Vaniver 29 Oct 2015 16:52 UTC
0 points
0

In even a rudimentary model of this form (of the kind that we can build today), pressure or manipulation will then screen off the inference from human utterances to human preferences.

This seems surprising to me, because I think a model that is able to determine the level of ‘pressure’ and ‘manipulation’ present in a situation is not rudimentary. That is, yes, if I have a model where “my preferences” have a causal arrow to “my utterances,” and the system can recognize that it’s intervening at “my utterances” then it can’t infer readily about “my preferences.” But deciding where an intervention is intervening in the graph may be difficult, especially when the thing being modeled is a person’s mind.
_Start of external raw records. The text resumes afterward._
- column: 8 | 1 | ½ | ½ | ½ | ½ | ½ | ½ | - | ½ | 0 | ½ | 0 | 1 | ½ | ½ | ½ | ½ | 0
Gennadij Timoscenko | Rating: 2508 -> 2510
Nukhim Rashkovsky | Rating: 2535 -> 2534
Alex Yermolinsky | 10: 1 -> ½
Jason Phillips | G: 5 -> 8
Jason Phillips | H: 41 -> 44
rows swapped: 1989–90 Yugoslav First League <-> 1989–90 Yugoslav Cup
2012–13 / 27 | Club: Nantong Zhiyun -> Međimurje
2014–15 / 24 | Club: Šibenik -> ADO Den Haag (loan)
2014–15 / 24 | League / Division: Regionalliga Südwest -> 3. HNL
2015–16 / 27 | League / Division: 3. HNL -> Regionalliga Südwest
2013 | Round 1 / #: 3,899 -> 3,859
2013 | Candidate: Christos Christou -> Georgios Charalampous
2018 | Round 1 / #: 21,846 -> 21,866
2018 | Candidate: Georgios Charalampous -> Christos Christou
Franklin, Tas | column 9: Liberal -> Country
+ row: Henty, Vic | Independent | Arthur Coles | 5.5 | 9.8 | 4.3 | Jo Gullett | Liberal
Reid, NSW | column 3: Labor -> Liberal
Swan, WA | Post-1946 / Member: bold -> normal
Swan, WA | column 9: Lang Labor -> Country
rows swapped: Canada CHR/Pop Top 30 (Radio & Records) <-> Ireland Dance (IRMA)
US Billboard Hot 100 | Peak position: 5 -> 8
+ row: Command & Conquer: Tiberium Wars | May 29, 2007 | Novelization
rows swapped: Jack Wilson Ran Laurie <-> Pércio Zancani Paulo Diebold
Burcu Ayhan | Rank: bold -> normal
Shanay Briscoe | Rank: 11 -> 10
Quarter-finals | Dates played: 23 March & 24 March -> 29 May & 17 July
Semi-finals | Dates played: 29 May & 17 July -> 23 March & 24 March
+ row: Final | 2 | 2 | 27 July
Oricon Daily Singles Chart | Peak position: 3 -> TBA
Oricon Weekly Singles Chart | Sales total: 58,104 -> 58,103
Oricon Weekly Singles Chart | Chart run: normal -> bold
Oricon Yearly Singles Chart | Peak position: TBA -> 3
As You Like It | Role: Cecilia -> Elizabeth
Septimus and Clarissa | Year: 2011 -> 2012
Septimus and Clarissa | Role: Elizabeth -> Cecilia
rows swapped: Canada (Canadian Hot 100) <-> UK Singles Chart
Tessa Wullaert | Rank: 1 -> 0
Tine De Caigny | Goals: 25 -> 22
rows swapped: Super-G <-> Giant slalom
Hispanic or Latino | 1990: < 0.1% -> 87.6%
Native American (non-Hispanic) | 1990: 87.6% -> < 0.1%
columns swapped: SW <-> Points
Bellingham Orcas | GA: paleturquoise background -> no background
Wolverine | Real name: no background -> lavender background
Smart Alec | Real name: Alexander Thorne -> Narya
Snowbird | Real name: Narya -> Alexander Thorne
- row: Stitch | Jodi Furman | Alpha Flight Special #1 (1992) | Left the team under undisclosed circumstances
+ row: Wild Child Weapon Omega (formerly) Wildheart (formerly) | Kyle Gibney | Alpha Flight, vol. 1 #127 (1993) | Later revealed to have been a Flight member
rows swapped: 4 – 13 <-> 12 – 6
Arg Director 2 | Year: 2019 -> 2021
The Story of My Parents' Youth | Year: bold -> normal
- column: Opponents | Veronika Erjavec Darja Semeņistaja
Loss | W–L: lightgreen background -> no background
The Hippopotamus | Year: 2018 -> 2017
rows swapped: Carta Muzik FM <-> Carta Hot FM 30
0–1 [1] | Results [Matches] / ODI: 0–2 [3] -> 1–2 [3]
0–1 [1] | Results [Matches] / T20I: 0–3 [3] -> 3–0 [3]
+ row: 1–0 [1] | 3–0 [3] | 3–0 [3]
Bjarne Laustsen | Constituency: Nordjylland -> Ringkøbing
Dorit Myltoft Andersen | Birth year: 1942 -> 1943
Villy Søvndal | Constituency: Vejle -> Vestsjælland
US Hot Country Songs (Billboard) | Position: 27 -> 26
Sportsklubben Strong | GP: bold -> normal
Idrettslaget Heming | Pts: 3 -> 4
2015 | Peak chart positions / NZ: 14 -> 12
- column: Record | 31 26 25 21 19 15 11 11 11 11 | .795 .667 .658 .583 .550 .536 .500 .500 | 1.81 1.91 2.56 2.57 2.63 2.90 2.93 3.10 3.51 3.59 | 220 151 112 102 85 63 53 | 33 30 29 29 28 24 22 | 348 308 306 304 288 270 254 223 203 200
- paulfchristiano 30 Oct 2015 14:56 UTC
  2 points
  0
  Parent
  Yes, we can’t build models today that reliably make these kinds of inferences. But if we consider a model which is architecturally identical, yet improved far enough to make good predictions, it seems like it would be able to make this kind of inference.
  
  As Stuart points out, the hard part is pointing to the part of the model that you want to access. But for that you don’t have to define “freely, unpressured and unmanipulated.” For example, it would be sufficient to describe any environment that is free of pressure, rather than defining pressure in a precise way.